Blog 16 December 2019

Beating the January blues

If you’ve got the January blues, you’re not alone. The phrase has become a bit of a cliché – but year-in, year-out, it’s a very real experience for lots of us.

Whether you celebrate Christmas or not, people of all ages report feeling down in the anti-climax of the new year.

Here are a few simple ideas that might be able to help.

Three people and a dog walking in wintery park

Go easy on yourself with New Year resolutions

If you find all your resolutions begin “give up”, “stop” or “lose”, be a bit kinder to yourself. You might be setting yourself up to fail – and that could make you feel worse.

Set yourself clear, measurable goals and think of them as things you want to start doing – a hobby or project, a healthier diet, a physical challenge or just treating yourself more often.

If you can, get outside

Have you still got a decent coat and waterproofs from your expedition? Front up the chilly weather and spend a bit of time outdoors, even if it’s just a walk in a park.
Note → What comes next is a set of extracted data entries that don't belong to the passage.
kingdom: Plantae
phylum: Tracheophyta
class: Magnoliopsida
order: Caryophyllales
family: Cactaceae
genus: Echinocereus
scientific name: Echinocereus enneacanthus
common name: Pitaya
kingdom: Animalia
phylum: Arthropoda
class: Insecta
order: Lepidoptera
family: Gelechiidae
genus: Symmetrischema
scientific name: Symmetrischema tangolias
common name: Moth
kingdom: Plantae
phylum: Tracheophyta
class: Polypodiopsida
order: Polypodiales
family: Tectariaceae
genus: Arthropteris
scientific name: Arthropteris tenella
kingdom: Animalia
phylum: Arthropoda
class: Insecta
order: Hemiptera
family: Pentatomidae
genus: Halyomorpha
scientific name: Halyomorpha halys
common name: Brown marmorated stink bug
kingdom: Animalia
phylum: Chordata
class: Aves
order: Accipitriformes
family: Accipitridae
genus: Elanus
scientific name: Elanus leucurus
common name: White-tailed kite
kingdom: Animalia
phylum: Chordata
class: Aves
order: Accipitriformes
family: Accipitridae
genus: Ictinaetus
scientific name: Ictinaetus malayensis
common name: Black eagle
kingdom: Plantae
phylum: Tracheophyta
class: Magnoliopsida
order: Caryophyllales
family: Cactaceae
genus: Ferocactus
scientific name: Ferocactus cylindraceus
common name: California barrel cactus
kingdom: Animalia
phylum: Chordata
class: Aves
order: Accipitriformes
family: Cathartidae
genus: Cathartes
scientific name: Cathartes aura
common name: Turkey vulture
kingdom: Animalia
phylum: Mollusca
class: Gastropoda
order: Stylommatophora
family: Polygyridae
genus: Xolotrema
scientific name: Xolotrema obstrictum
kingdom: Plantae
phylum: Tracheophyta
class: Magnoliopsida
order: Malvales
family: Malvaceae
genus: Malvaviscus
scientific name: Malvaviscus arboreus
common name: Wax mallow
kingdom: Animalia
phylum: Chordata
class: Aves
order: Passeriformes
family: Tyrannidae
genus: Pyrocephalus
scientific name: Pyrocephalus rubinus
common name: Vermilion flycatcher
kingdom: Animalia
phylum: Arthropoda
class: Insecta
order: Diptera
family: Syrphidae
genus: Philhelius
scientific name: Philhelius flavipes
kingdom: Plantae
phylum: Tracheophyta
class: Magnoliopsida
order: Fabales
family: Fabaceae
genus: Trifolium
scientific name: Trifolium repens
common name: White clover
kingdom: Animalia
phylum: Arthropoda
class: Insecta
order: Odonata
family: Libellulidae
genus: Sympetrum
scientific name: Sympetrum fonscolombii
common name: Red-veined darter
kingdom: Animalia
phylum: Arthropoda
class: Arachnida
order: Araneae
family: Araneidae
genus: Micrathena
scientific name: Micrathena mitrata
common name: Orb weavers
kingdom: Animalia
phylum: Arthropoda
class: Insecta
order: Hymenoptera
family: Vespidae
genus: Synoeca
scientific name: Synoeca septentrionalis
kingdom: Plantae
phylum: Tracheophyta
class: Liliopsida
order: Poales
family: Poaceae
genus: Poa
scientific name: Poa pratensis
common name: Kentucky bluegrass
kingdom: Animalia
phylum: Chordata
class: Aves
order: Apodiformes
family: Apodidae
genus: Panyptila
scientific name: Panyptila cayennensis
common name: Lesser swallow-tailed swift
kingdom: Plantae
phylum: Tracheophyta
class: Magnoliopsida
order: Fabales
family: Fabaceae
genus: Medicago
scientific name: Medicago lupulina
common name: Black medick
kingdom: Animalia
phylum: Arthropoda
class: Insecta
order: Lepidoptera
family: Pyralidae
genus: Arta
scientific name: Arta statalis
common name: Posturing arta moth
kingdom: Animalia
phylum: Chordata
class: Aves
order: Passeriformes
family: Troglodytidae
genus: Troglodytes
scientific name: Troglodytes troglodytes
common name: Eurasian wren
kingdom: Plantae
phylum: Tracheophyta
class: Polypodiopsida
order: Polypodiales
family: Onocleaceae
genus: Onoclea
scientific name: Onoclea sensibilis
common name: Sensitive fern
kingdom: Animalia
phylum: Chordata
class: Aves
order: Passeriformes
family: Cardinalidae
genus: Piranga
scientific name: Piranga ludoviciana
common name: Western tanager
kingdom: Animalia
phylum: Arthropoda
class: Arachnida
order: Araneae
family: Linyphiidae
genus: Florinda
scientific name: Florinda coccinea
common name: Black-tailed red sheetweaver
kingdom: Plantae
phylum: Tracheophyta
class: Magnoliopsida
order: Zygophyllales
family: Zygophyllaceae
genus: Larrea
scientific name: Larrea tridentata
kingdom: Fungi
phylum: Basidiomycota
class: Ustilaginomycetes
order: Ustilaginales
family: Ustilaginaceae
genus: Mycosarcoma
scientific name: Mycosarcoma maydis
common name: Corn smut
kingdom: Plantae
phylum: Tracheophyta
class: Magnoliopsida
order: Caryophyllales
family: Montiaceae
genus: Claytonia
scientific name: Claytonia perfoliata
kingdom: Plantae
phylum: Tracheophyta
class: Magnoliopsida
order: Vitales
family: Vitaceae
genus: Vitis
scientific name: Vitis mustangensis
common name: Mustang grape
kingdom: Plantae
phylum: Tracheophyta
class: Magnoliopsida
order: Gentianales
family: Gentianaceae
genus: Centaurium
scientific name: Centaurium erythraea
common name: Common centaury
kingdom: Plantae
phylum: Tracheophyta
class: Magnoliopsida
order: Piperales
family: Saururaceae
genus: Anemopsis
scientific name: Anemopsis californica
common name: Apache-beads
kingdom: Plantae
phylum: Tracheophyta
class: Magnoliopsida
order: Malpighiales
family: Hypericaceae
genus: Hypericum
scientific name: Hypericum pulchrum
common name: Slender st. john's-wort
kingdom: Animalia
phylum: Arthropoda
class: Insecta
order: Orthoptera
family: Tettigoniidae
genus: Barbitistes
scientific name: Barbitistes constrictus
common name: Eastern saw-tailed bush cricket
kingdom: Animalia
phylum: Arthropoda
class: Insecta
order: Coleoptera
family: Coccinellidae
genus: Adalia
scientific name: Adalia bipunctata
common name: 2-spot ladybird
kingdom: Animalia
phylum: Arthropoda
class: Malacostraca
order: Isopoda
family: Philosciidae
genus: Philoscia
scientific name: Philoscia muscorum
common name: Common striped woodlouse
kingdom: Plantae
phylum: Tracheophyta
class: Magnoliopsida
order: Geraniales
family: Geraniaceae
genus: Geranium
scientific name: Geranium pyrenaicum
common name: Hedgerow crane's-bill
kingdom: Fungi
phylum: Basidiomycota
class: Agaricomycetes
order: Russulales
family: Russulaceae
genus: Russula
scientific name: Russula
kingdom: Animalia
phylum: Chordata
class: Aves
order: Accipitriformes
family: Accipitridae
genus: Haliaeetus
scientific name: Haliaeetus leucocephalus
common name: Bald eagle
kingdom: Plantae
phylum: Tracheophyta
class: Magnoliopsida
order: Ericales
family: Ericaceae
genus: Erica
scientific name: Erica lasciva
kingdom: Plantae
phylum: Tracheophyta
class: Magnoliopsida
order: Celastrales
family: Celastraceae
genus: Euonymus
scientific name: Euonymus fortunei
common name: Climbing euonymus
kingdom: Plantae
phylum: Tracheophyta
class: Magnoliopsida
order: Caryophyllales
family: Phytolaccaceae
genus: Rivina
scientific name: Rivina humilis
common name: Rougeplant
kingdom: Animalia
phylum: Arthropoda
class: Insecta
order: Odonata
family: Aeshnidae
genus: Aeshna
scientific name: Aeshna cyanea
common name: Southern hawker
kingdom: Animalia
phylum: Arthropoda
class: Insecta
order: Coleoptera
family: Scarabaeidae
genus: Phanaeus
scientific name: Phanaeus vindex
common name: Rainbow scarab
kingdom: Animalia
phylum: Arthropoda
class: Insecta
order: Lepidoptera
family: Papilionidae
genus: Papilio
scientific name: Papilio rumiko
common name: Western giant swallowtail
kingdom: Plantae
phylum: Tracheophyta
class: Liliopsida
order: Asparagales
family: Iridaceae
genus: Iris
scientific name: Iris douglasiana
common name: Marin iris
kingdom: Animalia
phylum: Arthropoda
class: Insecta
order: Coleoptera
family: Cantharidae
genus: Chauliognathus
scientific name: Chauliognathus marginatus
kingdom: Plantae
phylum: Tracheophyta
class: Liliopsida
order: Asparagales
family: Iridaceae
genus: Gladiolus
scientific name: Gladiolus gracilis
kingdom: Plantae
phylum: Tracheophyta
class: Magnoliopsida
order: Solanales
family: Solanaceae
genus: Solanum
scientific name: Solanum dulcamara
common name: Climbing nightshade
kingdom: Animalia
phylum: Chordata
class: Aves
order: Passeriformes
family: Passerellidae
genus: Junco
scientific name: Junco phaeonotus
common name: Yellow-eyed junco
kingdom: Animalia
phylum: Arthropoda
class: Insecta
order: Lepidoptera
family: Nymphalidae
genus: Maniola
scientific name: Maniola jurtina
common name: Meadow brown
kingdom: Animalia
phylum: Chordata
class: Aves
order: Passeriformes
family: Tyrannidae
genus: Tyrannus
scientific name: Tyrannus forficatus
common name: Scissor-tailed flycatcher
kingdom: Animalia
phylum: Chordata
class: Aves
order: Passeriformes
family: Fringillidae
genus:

Lack of daylight can contribute to the general bleakness in January, so getting as much as you can is wise. For some people, the exercise is a mood booster too.

Obviously use your common sense and don’t take risks – if it’s pouring down and blowing a gale, best to stay indoors!

Do something different

When everyone’s making resolutions, it can be tempting to decide you’re going to totally reinvent yourself, when you’re perfectly good as you are.

But January is a really good time to make a plan to do something you’ve never done before, on your own, with family or with friends.

It could be travelling, doing a course or some training to take you a step closer to your dream job – or, if you’re 18-23, even having a go at your Gold DofE through DofE Direct.

Think about what you eat

For lots of us, there’s no shortage of rich food over the Christmas holidays – and feeling sad or anxious can sometimes make us more likely to turn to junk food.

Try to get lots of good food in your January diet – fruit, vegetables, fish, grains and beans.

Think through your worries – and reach out if you need to

If there are lots of things making you feel worried, sad or stressed, try to break them down one by one and think through possible solutions.

And don’t forget – you’re not alone. Talk to someone you trust about how you could help ease those feelings, whether it’s a friend, colleague, family member or your doctor.